I shook my head.  “Not yet.  I wanted to do it where it couldn’t be traced.”

Her lips moved into the suggestion of a smile.  “That’s good.  You’re giving them the appropriate credit.  They are not a group to be trifled with.”  A finger tapped the table.  “And Amanda is correct about the number.  It will be useless to you now.”

“Then how could you get in touch with them when Amanda can’t?”

“Amanda is a stupid woman,” she repeated.  “She has broken group protocol, so the organization will now take measures to ensure they are not compromised by that stupidity.  For myself, I have my resources, but I will not reveal them to you.”  She sat back and crossed her arms defiantly.  “I have nothing else to tell you.”

I contemplated her.  “An organization called the X Women, huh.”  Great, I was trying to find an outlaw women’s group who carried out vigilante justice.  PMS meets Marvel Comics.  “I don’t suppose I can find a listing for them on the Internet.”

“You are not funny, Mr.
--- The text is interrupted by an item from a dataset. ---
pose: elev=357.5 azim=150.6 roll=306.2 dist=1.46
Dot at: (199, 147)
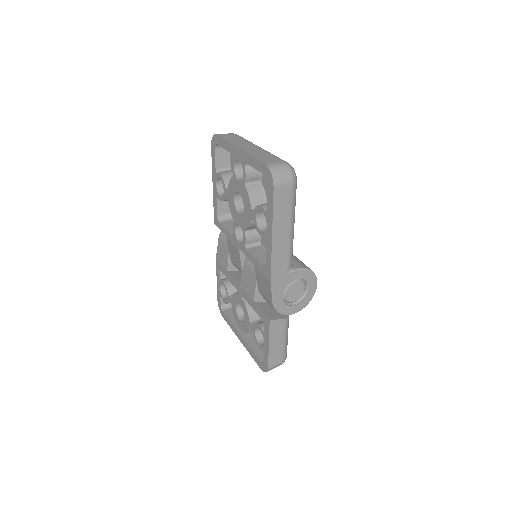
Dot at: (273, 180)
Whatever-Your-Name-Is.”  She waved the bartender over and asked for her bill.  As she signed it, she continued.  “Whether you believe it or not, this organization does good work.  There are people, usually men, I’m afraid, who do little more than clutter up this lovely planet we live on.  This organization helps in some small way to rid the earth of vermin.”  She used a well-manicured hand to brush an errant curl off her forehead.  “Our justice system leaves a lot to be desired.  Murderers, rapists, sadists, abusers, too often get away with little or no retribution.  This organization sees that, at least some of the time, this does not happen.”

“I’m sure they’re just grand.”  I couldn’t hold back my sarcasm.

She strained to stay calm.  “When my daughter was in high school, she was friends with a sweet young girl.  This girl, I won’t tell you her name, was around a lot.  I got to know her.  She had a good heart, was maybe a bit innocent, but that’s never been a crime.  She was around so much that she soon seemed like my own daughter.  The two girls did everything together; they were inseparable.  They even chose the same college so they could remain close.”  She paused for effect.  “That wonderful girl was abducted, tortured, raped, and strangled to death one night coming home after a date.  The police had a suspect, but he was an all-star on a prestigious, winning football team.  Even though the police knew this young man was guilty, they had to answer to very influential people who could sway the balance of justice.  No charges were ever brought against him.  Nothing was ever done.  We were all devastated, her parents especially.  I wasn’t willing to sit by idly, and I had the means to do something where her parents couldn’t.  I made inquiries, found out about this group, and contacted them.  Soon after, the football player had an unfortunate accident that killed him.  As I said, this group does good work.  Justice was served.”